3. Transistor Channels for future Technology Node: We are developing contact and channel technologies that can assist in realizing sub-10 nm channel lengths in future technology nodes. Our work focused in the past on nanowire channels and we are currently bridging the gap between InGaAs FinFETs and future technology nodes on the materials, device, and integration levels. The NiInGaAs has been touted as a self-aligned low resistance ohmic contact to InGaAs channels, but little is known about the interface structural and morphological properties for different orientations and Fin widths. We developed platforms that enable studying these alloy interactions. We also reported the first InGaAs FinFETs on Si substrates by silicide wafer bonding [55]. We are currently pursuing contact engineering for enhanced device performance and have set the grounds for the monolithic integration of III-V channels on Si.
4. GaN for High Power Electronics: We are studing the selective area growth on GaN on Si and were recently successful in growing over 12 micron thick GaN on Si without cracking.

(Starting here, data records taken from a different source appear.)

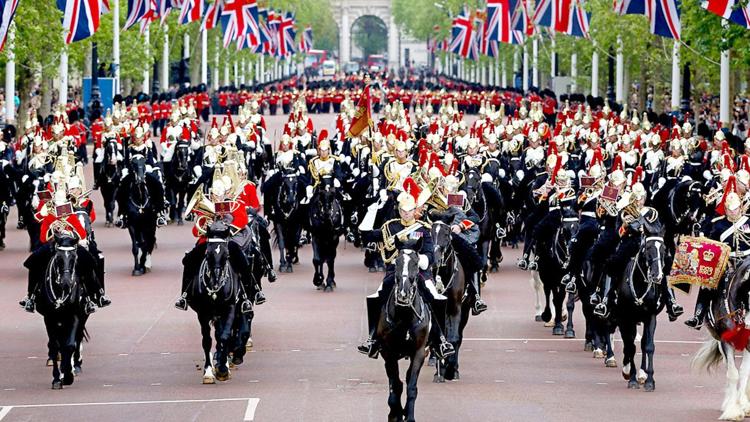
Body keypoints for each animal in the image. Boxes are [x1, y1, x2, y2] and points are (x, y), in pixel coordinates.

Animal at [185, 219, 241, 384]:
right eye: (207, 253)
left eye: (227, 254)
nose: (215, 284)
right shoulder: (202, 313)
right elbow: (207, 341)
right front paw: (208, 371)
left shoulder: (230, 308)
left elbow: (224, 336)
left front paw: (223, 368)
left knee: (221, 334)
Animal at [378, 251, 432, 422]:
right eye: (397, 262)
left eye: (415, 263)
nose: (403, 293)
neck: (405, 316)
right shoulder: (388, 353)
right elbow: (395, 385)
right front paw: (395, 414)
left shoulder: (419, 352)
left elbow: (411, 386)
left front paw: (409, 417)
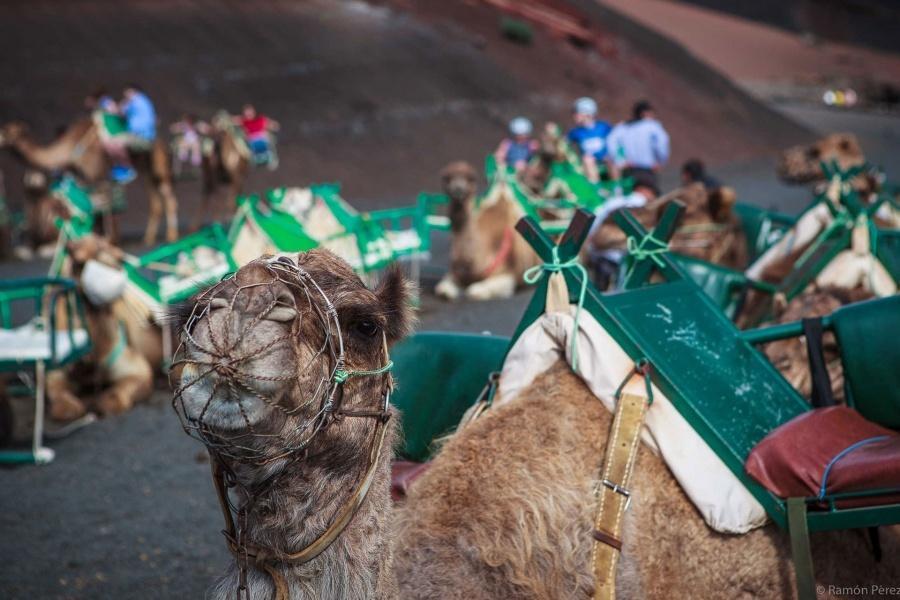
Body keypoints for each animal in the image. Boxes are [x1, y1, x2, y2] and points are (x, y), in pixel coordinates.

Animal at [0, 118, 178, 245]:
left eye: (8, 131)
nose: (1, 139)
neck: (69, 148)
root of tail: (163, 143)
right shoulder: (82, 177)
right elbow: (90, 203)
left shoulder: (96, 173)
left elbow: (104, 203)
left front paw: (110, 239)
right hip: (146, 171)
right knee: (155, 201)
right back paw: (148, 239)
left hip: (158, 164)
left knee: (168, 196)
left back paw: (172, 236)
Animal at [436, 161, 540, 300]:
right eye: (446, 178)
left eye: (471, 178)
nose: (458, 189)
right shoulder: (454, 272)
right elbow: (442, 289)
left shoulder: (508, 274)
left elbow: (475, 291)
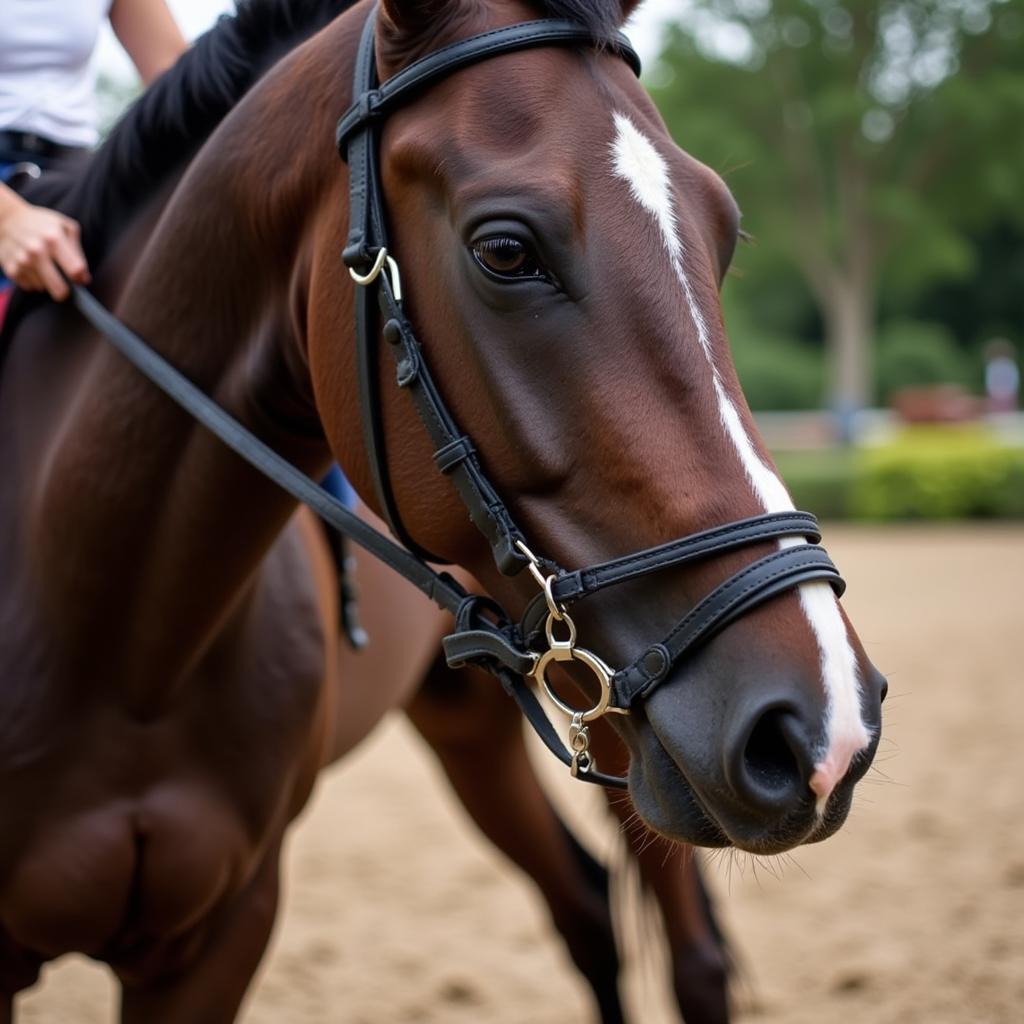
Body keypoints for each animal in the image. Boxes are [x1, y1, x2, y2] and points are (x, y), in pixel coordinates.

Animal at [0, 2, 884, 1024]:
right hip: (482, 724)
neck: (112, 630)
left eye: (725, 234)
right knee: (586, 908)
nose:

We believe that our technology when matured over the high power device level, can be disruptive for high power devices with significant energy saving costs. We are utlizing other novel growth geometires for high power switches. These projects are in collaboration with Profs. Paul K. L. Yu and Prof. Peter M. Asbeck.

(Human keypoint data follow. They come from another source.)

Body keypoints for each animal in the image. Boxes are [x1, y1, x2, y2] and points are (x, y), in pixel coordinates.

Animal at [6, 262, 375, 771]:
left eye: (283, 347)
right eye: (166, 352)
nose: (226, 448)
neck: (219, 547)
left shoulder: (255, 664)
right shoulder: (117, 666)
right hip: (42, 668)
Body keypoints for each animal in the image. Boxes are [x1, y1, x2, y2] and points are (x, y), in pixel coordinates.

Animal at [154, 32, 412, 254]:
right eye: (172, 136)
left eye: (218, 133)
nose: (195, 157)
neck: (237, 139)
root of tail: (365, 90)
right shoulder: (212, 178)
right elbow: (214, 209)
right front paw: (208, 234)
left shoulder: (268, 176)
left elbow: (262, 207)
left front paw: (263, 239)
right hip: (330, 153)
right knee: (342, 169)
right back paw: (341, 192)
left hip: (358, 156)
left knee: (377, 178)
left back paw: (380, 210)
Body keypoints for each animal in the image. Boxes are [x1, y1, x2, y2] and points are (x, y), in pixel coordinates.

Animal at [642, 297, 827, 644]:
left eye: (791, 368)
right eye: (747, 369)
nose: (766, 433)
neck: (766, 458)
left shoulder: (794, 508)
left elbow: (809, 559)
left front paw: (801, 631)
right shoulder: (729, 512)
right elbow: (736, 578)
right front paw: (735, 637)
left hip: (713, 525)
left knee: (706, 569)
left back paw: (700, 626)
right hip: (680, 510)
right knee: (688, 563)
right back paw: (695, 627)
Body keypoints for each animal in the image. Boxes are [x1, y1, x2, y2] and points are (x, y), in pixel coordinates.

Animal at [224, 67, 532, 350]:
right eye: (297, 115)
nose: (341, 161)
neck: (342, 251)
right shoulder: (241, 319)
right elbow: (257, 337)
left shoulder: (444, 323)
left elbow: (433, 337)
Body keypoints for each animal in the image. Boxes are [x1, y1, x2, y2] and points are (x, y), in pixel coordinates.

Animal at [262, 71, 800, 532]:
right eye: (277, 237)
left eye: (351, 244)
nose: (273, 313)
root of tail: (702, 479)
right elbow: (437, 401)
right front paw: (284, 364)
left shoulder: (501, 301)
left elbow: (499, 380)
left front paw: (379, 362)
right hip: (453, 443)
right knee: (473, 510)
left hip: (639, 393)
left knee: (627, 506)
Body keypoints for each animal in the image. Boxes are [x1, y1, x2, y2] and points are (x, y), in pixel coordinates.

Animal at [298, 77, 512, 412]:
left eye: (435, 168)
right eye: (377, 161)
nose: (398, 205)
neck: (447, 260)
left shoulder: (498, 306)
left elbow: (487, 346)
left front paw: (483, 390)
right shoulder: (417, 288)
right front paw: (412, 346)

5. Electro-Neural Interfaces: We are deeply interested in the development of technologies that are capable of high spatio-temporal mapping and stimulating of neural activity and of simultaneously uncovering details of subcellular processes from a large population of neurons in a neural network. Our devices are projected to have the capacity of targeted and programmable drug delivery, and our integration technology enable multi-modal interfaces at high densities. We have significant efforts on flexible and conformal interfaces that are envisioned to increase the spatiotemporal resolution of neural probes.

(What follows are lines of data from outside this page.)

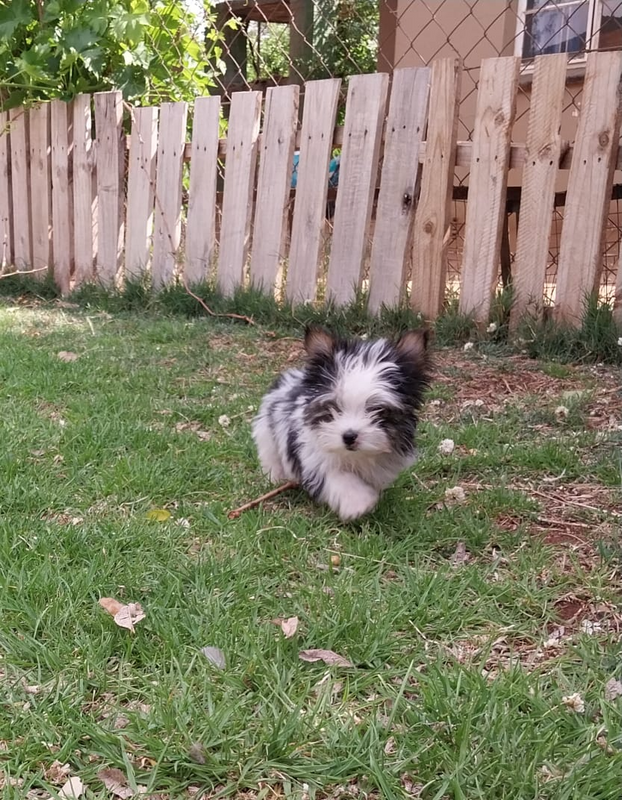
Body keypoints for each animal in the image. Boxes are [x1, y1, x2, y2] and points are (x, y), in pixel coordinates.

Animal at [251, 328, 432, 520]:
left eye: (378, 410)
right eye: (334, 407)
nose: (349, 436)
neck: (355, 456)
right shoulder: (316, 458)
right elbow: (339, 478)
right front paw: (358, 503)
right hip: (267, 433)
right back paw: (276, 478)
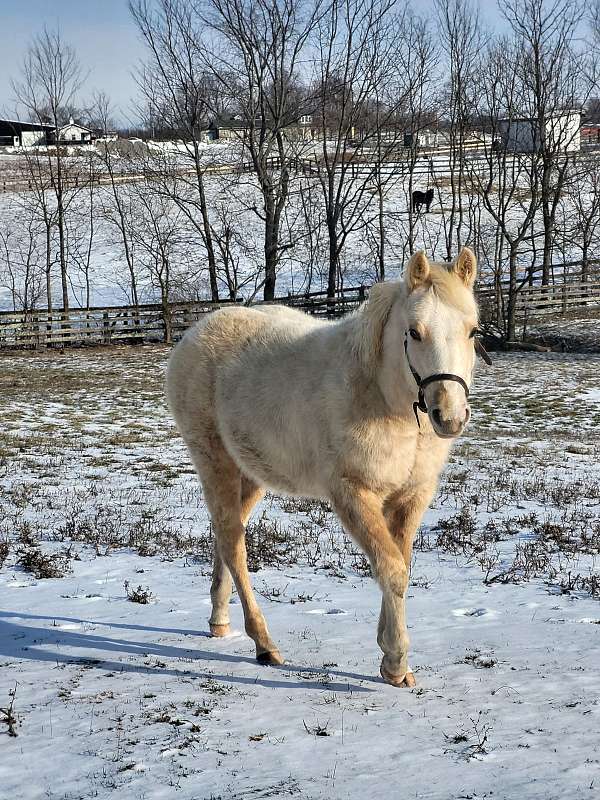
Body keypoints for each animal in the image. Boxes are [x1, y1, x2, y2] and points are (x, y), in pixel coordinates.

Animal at [168, 250, 482, 688]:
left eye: (472, 331)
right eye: (414, 332)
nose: (449, 418)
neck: (382, 399)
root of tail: (196, 333)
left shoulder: (411, 496)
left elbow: (400, 564)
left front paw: (389, 655)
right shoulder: (353, 494)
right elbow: (391, 570)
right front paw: (396, 663)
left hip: (251, 473)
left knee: (224, 535)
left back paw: (219, 621)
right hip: (215, 462)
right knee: (233, 543)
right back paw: (264, 644)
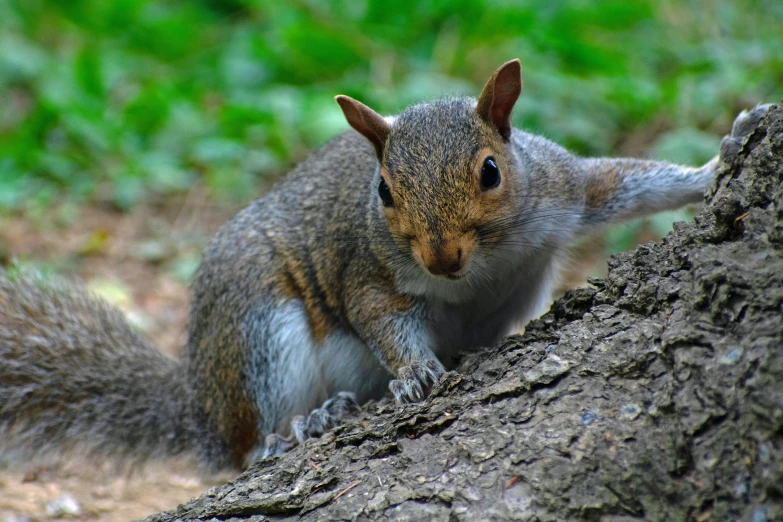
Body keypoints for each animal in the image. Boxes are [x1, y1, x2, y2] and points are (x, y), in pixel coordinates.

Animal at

6. Flexible Electronics: We have extensive expertise in the development of sensors [1] and electronics on flexible substrates. These devices can be used for health-monitoring and intervention, and our integration scheme allows realization of high speed and bit data rate transmission for wearable electronics.
7. Extending Coherency Limits on Engineered Substrates: There have been many demonstrations in the literature for the growth of heteroepitaxial materials in the nanowire core/shell form. We have developed growth techniques for the in-situ CVD epitaxial growth of crytalline core/shell nanowires without the requirement of chemical and/or thermal treatements [32, 33]. These techniques allowed us to to experimentally demonstrate and measure higher critical thicknesses in the heteroepitaxy of lattice mismatched materials on nanowire 'substrates' [44] for the first time. Our group's efforts are currently tailored toward the growth of III-V compound semiconductor materials on Si through novel approaches and geometries.